Graphic of maze with locks

A Poisoned Pipeline: Understanding Cyberattacks in the Build Process


Cyberattacks have become increasingly sophisticated, and attackers are constantly coming up with new methods to gain unauthorized access to systems and steal sensitive information. One such technique that has gained traction in recent years is a poisoned pipeline. These types of attacks can threaten the build process of your CI/CD pipeline and wreak havoc on the software supply chain. Let’s take a look at what a poisoned pipeline is, some examples of high-profile attacks and how you can prevent attackers from poisoning your software pipeline.

What Is a Poisoned Pipeline?

A poisoned pipeline is a type of cyberattack where an attacker infiltrates a system’s software development pipeline, injecting malicious code or manipulating existing code to execute malicious activities during the build or deployment process. This allows the attacker to compromise the integrity and security of the software being developed or deployed, leading to devastating consequences. While we’ll get into some specific examples below, just think about the damage it could cause if you’re a software vendor for a large number of clients. By compromising your pipeline, the attacker could potentially gain access to your customers’ critical systems and data, causing massive damages, not to mention the reputational harm.

Poisoned pipeline attacks are particularly insidious because they can go undetected for long periods of time. Threat actors embed these types of attacks in the normal software development and deployment workflows. The malicious code can be disguised as legitimate code, making it difficult for traditional security measures to detect the attack.

Once the malicious code is executed, it can perform a wide range of activities, including stealing sensitive data, gaining unauthorized access to systems, spreading malware or disrupting critical operations.

There have been several high-profile cyberattacks in recent years that have utilized poisoning a pipeline as a primary attack vector. Let’s look at a few examples.

Docker Hub Compromise

In May 2018, Docker Hub, a popular containerization platform, announced that its database had been compromised, resulting in unauthorized access to sensitive data of millions of users. Further investigation revealed that the attackers had gained access to Docker Hub’s software development pipeline and injected malicious code into a publicly accessible component. This allowed the attackers to collect user credentials and gain unauthorized access to Docker Hub’s systems.

SolarWinds Supply Chain Attack

In December 2020, it was discovered that several organizations, including government agencies and Fortune 500 companies, had fallen victim to a massive cyberattack that originated through a supply chain compromise in SolarWinds’ software development pipeline.

The attackers inserted malicious code into an update for SolarWinds’ widely used Orion software, which was then distributed to customers as a legitimate update. The malicious code allowed the attackers to gain unauthorized access to the systems of the affected organizations and steal sensitive information.

Codecov Bash Uploader Compromise

In April 2021, it was revealed that the software development pipeline of Codecov, a popular code coverage tool, had been compromised.

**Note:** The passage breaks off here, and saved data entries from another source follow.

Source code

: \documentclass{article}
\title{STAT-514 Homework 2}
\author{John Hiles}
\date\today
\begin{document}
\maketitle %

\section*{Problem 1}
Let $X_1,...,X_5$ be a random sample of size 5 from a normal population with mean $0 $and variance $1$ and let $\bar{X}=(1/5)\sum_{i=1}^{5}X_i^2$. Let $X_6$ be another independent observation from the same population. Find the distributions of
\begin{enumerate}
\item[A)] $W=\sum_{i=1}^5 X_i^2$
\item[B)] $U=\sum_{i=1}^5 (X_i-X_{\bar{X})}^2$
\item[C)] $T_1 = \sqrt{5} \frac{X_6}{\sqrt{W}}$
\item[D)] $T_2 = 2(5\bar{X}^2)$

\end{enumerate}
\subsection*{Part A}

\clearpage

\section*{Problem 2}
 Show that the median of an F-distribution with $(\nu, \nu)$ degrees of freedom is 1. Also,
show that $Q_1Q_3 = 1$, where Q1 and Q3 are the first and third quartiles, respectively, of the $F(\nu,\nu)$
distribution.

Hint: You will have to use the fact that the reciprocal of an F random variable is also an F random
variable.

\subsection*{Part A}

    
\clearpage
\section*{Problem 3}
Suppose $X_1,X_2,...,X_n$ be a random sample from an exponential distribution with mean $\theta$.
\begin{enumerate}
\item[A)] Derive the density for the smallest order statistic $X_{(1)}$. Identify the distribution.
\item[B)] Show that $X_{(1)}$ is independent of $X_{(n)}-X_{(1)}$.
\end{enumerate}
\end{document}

The attackers had gained access to Codecov’s Bash Uploader script and injected malicious code, which was then distributed to customers as part of their build process. The malicious code allowed the attackers to collect sensitive credentials and other data from the systems of Codecov’s customers.

These examples highlight the severity and complexity of poisoned pipeline attacks. They can have far-reaching consequences, compromising the security and integrity of software used by organizations and individuals alike. But if they’re disguised as legitimate code, how can you stop them from infecting your CI/CD pipelines?

How Can I Prevent a Poisoned Pipeline?

Preventing a poisoned pipeline attack requires a multi-layered approach. You should partner with your security team to ensure there are robust security measures at every stage of the software development and deployment pipeline, such as strong authentication mechanisms, code integrity verification and continuous monitoring for malicious activities.

When developing anun by CyberArk Labs, our team wanted to protect pipelines from cyberattacks – including poisoned pipeline attacks. So, we developed the Runtime Tracer. With this platform, users can track the full build process and be alerted of any suspicious activity. You can even automatically abort without causing chaos.


A poisoned pipeline attack is a sophisticated cyberattack technique that targets software development and deployment pipelines, allowing attackers to inject malicious code and compromise the integrity and security of the software being developed or deployed. As Docker Hub, Solar Winds and Codecov show, these types of cyberattacks can be damaging not only to your organization but also to any users of the infected software. Ensure your code is safe in the build process by partnering with your security teams on incorporating layered defenses into each stage of the software development lifecycle so that you can keep the poison out of your pipelines.